Render every line in the records below as a numbered list, omitting any blank lines.

*** THE DATA

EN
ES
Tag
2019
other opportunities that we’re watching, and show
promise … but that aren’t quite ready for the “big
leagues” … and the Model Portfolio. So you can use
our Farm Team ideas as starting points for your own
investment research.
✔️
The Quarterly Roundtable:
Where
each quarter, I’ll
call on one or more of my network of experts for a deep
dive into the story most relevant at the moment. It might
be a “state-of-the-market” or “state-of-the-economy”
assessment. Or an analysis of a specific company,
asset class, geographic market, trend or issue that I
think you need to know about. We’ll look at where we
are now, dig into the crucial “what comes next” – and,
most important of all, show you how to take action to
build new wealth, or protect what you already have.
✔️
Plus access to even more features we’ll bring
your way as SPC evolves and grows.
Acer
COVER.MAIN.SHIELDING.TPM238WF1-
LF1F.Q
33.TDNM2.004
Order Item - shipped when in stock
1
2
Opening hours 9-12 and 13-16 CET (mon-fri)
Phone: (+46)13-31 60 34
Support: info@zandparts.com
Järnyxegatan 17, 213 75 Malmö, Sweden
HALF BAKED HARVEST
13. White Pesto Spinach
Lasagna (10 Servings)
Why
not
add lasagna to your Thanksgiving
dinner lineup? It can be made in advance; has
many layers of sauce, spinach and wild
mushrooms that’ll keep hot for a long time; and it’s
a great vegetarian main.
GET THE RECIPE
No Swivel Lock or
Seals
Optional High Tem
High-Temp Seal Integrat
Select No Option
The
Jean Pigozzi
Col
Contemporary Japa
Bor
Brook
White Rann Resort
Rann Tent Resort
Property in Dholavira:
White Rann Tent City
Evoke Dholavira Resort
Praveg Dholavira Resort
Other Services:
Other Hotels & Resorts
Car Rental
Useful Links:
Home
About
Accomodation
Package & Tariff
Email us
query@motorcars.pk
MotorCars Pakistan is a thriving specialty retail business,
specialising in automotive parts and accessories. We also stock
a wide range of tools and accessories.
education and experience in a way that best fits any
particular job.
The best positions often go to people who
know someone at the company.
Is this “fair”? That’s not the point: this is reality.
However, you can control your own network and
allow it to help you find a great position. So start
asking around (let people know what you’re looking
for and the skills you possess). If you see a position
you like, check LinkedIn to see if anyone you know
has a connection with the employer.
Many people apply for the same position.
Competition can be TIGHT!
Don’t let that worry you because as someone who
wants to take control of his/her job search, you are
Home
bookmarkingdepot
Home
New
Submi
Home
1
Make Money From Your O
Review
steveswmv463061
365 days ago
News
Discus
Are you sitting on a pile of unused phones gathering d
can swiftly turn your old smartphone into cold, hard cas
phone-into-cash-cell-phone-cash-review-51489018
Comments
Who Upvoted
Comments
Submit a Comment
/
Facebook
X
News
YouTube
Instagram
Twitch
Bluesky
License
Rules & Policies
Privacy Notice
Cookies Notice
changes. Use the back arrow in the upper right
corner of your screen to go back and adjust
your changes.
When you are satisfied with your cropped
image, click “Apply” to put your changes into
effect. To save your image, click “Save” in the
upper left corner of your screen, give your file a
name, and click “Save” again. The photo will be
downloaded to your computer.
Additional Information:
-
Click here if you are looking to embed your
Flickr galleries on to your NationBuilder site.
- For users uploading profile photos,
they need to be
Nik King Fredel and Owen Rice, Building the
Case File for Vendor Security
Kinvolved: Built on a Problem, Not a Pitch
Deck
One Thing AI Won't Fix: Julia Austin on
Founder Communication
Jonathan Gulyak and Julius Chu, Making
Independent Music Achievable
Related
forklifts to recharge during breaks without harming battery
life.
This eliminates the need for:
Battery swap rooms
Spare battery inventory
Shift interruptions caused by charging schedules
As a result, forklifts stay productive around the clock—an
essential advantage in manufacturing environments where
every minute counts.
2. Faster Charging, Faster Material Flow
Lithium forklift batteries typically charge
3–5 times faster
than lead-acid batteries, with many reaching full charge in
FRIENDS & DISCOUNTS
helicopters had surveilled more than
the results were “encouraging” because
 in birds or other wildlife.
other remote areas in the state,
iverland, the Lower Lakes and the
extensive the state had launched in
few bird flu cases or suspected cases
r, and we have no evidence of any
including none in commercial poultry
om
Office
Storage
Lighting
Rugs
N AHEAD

******

= TASK RESPONSE =
1. EN
2. ES
3. Tag
4. 2019
5. other opportunities that we’re watching, and show
6. promise … but that aren’t quite ready for the “big
7. leagues” … and the Model Portfolio. So you can use
8. our Farm Team ideas as starting points for your own
9. investment research.
10. ✔️
11. The Quarterly Roundtable:
12. Where
13. each quarter, I’ll
14. call on one or more of my network of experts for a deep
15. dive into the story most relevant at the moment. It might
16. be a “state-of-the-market” or “state-of-the-economy”
17. assessment. Or an analysis of a specific company,
18. asset class, geographic market, trend or issue that I
19. think you need to know about. We’ll look at where we
20. are now, dig into the crucial “what comes next” – and,
21. most important of all, show you how to take action to
22. build new wealth, or protect what you already have.
23. ✔️
24. Plus access to even more features we’ll bring
25. your way as SPC evolves and grows.
26. Acer
27. COVER.MAIN.SHIELDING.TPM238WF1-
28. LF1F.Q
29. 33.TDNM2.004
30. Order Item - shipped when in stock
31. 1
32. 2
33. Opening hours 9-12 and 13-16 CET (mon-fri)
34. Phone: (+46)13-31 60 34
35. Support: info@zandparts.com
36. Järnyxegatan 17, 213 75 Malmö, Sweden
37. HALF BAKED HARVEST
38. 13. White Pesto Spinach
39. Lasagna (10 Servings)
40. Why
41. not
42. add lasagna to your Thanksgiving
43. dinner lineup? It can be made in advance; has
44. many layers of sauce, spinach and wild
45. mushrooms that’ll keep hot for a long time; and it’s
46. a great vegetarian main.
47. GET THE RECIPE
48. No Swivel Lock or
49. Seals
50. Optional High Tem
51. High-Temp Seal Integrat
52. Select No Option
53. The
54. Jean Pigozzi
55. Col
56. Contemporary Japa
57. Bor
58. Brook
59. White Rann Resort
60. Rann Tent Resort
61. Property in Dholavira:
62. White Rann Tent City
63. Evoke Dholavira Resort
64. Praveg Dholavira Resort
65. Other Services:
66. Other Hotels & Resorts
67. Car Rental
68. Useful Links:
69. Home
70. About
71. Accomodation
72. Package & Tariff
73. Email us
74. query@motorcars.pk
75. MotorCars Pakistan is a thriving specialty retail business,
76. specialising in automotive parts and accessories. We also stock
77. a wide range of tools and accessories.
78. education and experience in a way that best fits any
79. particular job.
80. The best positions often go to people who
81. know someone at the company.
82. Is this “fair”? That’s not the point: this is reality.
83. However, you can control your own network and
84. allow it to help you find a great position. So start
85. asking around (let people know what you’re looking
86. for and the skills you possess). If you see a position
87. you like, check LinkedIn to see if anyone you know
88. has a connection with the employer.
89. Many people apply for the same position.
90. Competition can be TIGHT!
91. Don’t let that worry you because as someone who
92. wants to take control of his/her job search, you are
93. Home
94. bookmarkingdepot
95. Home
96. New
97. Submi
98. Home
99. 1
100. Make Money From Your O
101. Review
102. steveswmv463061
103. 365 days ago
104. News
105. Discus
106. Are you sitting on a pile of unused phones gathering d
107. can swiftly turn your old smartphone into cold, hard cas
108. phone-into-cash-cell-phone-cash-review-51489018
109. Comments
110. Who Upvoted
111. Comments
112. Submit a Comment
113. /
114. Facebook
115. X
116. News
117. YouTube
118. Instagram
119. Twitch
120. Bluesky
121. License
122. Rules & Policies
123. Privacy Notice
124. Cookies Notice
125. changes. Use the back arrow in the upper right
126. corner of your screen to go back and adjust
127. your changes.
128. When you are satisfied with your cropped
129. image, click “Apply” to put your changes into
130. effect. To save your image, click “Save” in the
131. upper left corner of your screen, give your file a
132. name, and click “Save” again. The photo will be
133. downloaded to your computer.
134. Additional Information:
135. -
136. Click here if you are looking to embed your
137. Flickr galleries on to your NationBuilder site.
138. - For users uploading profile photos,
139. they need to be
140. Nik King Fredel and Owen Rice, Building the
141. Case File for Vendor Security
142. Kinvolved: Built on a Problem, Not a Pitch
143. Deck
144. One Thing AI Won't Fix: Julia Austin on
145. Founder Communication
146. Jonathan Gulyak and Julius Chu, Making
147. Independent Music Achievable
148. Related
149. forklifts to recharge during breaks without harming battery
150. life.
151. This eliminates the need for:
152. Battery swap rooms
153. Spare battery inventory
154. Shift interruptions caused by charging schedules
155. As a result, forklifts stay productive around the clock—an
156. essential advantage in manufacturing environments where
157. every minute counts.
158. 2. Faster Charging, Faster Material Flow
159. Lithium forklift batteries typically charge
160. 3–5 times faster
161. than lead-acid batteries, with many reaching full charge in
162. FRIENDS & DISCOUNTS
163. helicopters had surveilled more than
164. the results were “encouraging” because
165.  in birds or other wildlife.
166. other remote areas in the state,
167. iverland, the Lower Lakes and the
168. extensive the state had launched in
169. few bird flu cases or suspected cases
170. r, and we have no evidence of any
171. including none in commercial poultry
172. om
173. Office
174. Storage
175. Lighting
176. Rugs
177. N AHEAD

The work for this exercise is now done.